The offering is expected to close on or about Wednesday, October 30, 2024 and is subject to certain closing conditions including approval by the Toronto Stock Exchange.
The Class A Shares were offered at a price of $12.90 per Class A Share to yield 12.1% and the Preferred Shares were offered at a price of $10.10 per Preferred Share to yield 4.4% to maturity. The Class A Share and Preferred Share offering prices were determined so as to be non-dilutive to the most recently calculated net asset value per unit of the Company (calculated as at October 22, 2024), as adjusted for dividends and certain expenses to be accrued prior to or upon settlement of the offering.
The Company has been designed to provide investors with a diversified, actively managed, high conviction portfolio comprised of securities of leading North American real estate companies.

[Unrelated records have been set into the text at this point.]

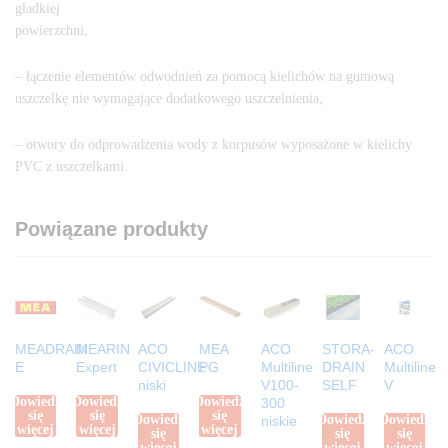
gładkiej
powierzchni,
– łączenie elementów odwodnień za pomocą kielichów na gumową
uszczelkę nie wymagające dodatkowego uszczelnienia,
– otwory do odprowadzenia wody z korpusów wyposażone w kielichy
PVC z uszczelkami.
Powiązane produkty
MEADRAIN
MEARIN
ACO
MEA
ACO
STORA-
ACO
E
Expert
CIVICLINE
PG
Multiline
DRAIN
Multiline
niski
V100-
SELF
V
Dowiedz
Dowiedz
Dowiedz
300
się
się
się
Dowiedz
Dowiedz
Dowiedz
niskie
więcej
więcej
więcej
się
się
się
więcej
więcej
więcej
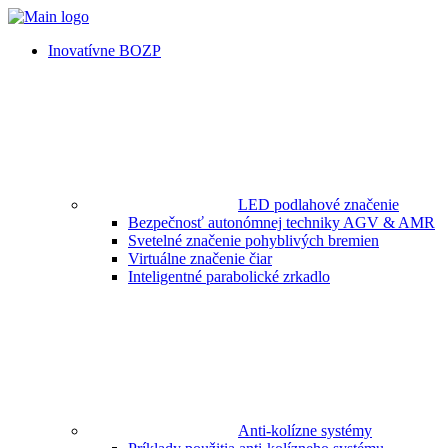
Inovatívne BOZP
LED podlahové značenie
Bezpečnosť autonómnej techniky AGV & AMR
Svetelné značenie pohyblivých bremien
Virtuálne značenie čiar
Inteligentné parabolické zrkadlo
Anti-kolízne systémy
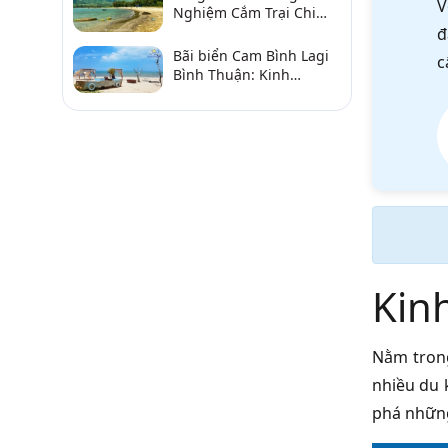
V
Nghiệm Cắm Trại Chi
Tiết Từ A–Z
đ
Bãi biển Cam Bình Lagi
c
Bình Thuận: Kinh
nghiệm đi chơi, ăn hải
sản, điểm gần
Kin
Nằm trong
nhiều du 
phá những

The Company’s investment objectives for the:
Class A Shares are to provide holders with:
(i) non-cumulative monthly cash distributions; and
(ii) the opportunity for capital appreciation through exposure to the portfolio
Preferred Shares are to:
(i) provide holders with fixed cumulative preferential quarterly cash distributions; and
(ii) return the original issue price of $10.00 to holders upon maturity.
Middlefield Capital Corporation provides investment management advice to the Company.
The syndicate of agents for the offering was co-led by CIBC Capital Markets, RBC Capital Markets, and Scotiabank, and included Canaccord Genuity Corp., Hampton Securities Limited, National Bank Financial Inc., BMO Nesbitt Burns Inc., iA Private Wealth Inc., Raymond James Ltd., Manulife Wealth Inc., Ventum Financial Corp., Wellington-Altus Private Wealth Inc., Desjardins Securities Inc., and Research Capital Corporation.
For further information, please visit our website at www.middlefield.com or contact Nancy Tham in our Sales and Marketing Department at 1.888.890.1868.
A short form base shelf prospectus containing important detailed information about the securities being offered has been filed with securities commissions or similar authorities in each of the provinces and territories of Canada. Copies of the short form base shelf prospectus may be obtained from a member of the syndicate. The Company intends to file a supplement to the short form base shelf prospectus, and investors should read the short form base shelf prospectus and the prospectus supplement before making an investment decision. There will not be any sale or any acceptance of an offer to buy the securities being offered until the prospectus supplement has been filed with the securities commissions or similar authorities in each of the provinces and territories of Canada.